Wrongly convinced that the Great Wall of China is visible from the Moon I was expecting it to be just here, in front of the car which dropped as at the base of the Wall. Overexcited and tired from the long flight, I was searching around looking for a glimpse of one of the top things to see before you die. It was hidden among the bushes another half mile up the hill. Luckily, we used the chairlift to take us to the top and even then we had to climb high, uneven steps to get on it. Once I stepped on the Great Wall I couldn’t hide my surprise at how wide it was. So wide that I could see Top Gear organizing racing on the Great Wall of China! The only problem would be the large number of watchtowers which I am sure Jeremy Clarkson would make disappear.
Once on the wall your mind starts wondering which way to go, left or right. My local guide, a very pleasant and knowledgeable Chinese specialist in hiking on the Great Wall convinced me to go to the right, towards Simatai.
It was December, one week before Christmas and luckily there was no snow in China yet. It was cold but not unbearable. The Great Wall of China was empty except for me, my guide and for one very stubborn hawker whose sales skills were developed under Mao’s strict regime where the word ‘no’ didn’t mean anything. She didn’t speak English and followed us all the way to Simatai. Occasionally, pushing one of the Great Wall of China books in front of me, usually when I sat down to relax. In the end, feeling sorry for her but also admiring her perseverance, I decided to buy a book from her. She took the money and before I could say good bye she was far behind me. Trotting in her high heels, her modern business suit and laptop bag bouncing to get back before it got dark.
I was wearing many layers, new trainers and had a new Sony camera. The weather was excellent for taking photos. The fact that I was on my own and didn’t have to wait for people to move out of shot was an added bonus!
At the beginning, the trek was easy but the further along we went from Jinshanling towards Simatai the Wall gradually diminished from wide to almost non-existent with very steep steps and with loose stones and bricks. At some point, my guide and I were discussing the possibility to leave the wall and walk alongside it until we reached Simatai. It was a good idea but the fact that you wouldn’t be able to get back up, made me instead get on my knees and hands and crawl up to the highest point of this part of the Wall – the Wangjinglou Tower. All my tiredness disappeared once we reached the Tower and saw beautiful views almost up to the outskirts of Beijing. According to my guide the main function of Wangjinglou Tower was to observe enemies in the far distance. If the enemy was on the move, the soldiers would light a fire to alert the next tower who would relay the message along.
Once you pass Wangjinglou Tower hiking gets easier.
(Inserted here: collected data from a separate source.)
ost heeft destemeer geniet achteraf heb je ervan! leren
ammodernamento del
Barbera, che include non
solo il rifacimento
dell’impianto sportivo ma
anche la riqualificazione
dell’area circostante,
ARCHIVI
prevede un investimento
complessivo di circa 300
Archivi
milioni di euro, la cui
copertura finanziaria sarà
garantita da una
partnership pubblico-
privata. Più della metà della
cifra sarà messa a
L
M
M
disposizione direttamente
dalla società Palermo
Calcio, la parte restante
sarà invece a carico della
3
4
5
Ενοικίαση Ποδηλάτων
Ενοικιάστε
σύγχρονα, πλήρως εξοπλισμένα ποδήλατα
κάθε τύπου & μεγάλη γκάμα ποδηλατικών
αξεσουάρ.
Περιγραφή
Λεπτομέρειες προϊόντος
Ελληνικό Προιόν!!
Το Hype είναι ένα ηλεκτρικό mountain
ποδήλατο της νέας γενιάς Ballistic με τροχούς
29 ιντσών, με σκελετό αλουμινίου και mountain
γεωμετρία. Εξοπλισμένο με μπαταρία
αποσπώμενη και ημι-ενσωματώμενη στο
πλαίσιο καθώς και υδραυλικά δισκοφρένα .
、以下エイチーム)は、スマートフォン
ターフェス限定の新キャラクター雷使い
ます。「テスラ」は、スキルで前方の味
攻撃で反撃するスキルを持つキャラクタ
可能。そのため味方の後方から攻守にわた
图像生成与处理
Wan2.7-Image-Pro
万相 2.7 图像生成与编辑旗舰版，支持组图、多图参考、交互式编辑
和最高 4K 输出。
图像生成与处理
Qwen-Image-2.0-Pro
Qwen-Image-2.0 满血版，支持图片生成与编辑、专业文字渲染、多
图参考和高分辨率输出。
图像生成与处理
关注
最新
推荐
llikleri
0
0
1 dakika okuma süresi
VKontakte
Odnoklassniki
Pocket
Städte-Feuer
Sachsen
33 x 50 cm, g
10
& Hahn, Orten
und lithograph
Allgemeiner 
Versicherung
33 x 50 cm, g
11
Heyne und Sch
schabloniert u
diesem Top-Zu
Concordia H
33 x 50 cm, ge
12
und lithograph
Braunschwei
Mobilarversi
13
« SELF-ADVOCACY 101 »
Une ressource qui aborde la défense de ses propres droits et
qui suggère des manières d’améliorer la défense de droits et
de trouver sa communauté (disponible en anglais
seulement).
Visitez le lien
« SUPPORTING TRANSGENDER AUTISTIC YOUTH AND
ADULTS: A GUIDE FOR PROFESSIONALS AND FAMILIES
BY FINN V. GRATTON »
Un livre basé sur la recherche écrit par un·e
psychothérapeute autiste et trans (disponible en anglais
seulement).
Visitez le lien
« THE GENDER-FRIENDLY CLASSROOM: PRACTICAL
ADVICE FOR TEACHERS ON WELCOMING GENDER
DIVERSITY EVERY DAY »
You are almost descending towards the Simatai section of the Great Wall of China and once you are there, you have the option to get a zip line over the river and get of of Simatai, or if you are wimp like I am then you can continue walking. The hiking route from Jinshanling to Simatai is about 10 km and it took me about 4 hours to complete. I didn’t have any training or any exercise before taking this hike. Bear in mind that I had lots of photo stops as the opportunity to be on your own up, there was too good to miss!
We passed 43 watchtowers and they are great places to relax and have a picnic or, as some people do, have a sleepover. If you are young at heart, I would always recommend you to stay an extra night in Beijing and do the hike on this portion of the Great Wall of China. Most tour operators take you to the Badaling section which is the closest to Beijing and the most commercialized! You don’t have a quiet moment on your own and most of your photos would be full of strangers jumping in front of the camera like flies! The second option would be the section at Mutiyunu which is very well-renovated and not as commercialized as Badaling.
For the ultimate experience, book yourself a private tour with guide and driver and do the hike from Jinshanling to Simatai – it’s closed for renovation until next year but if that fits in with your plans, all the better!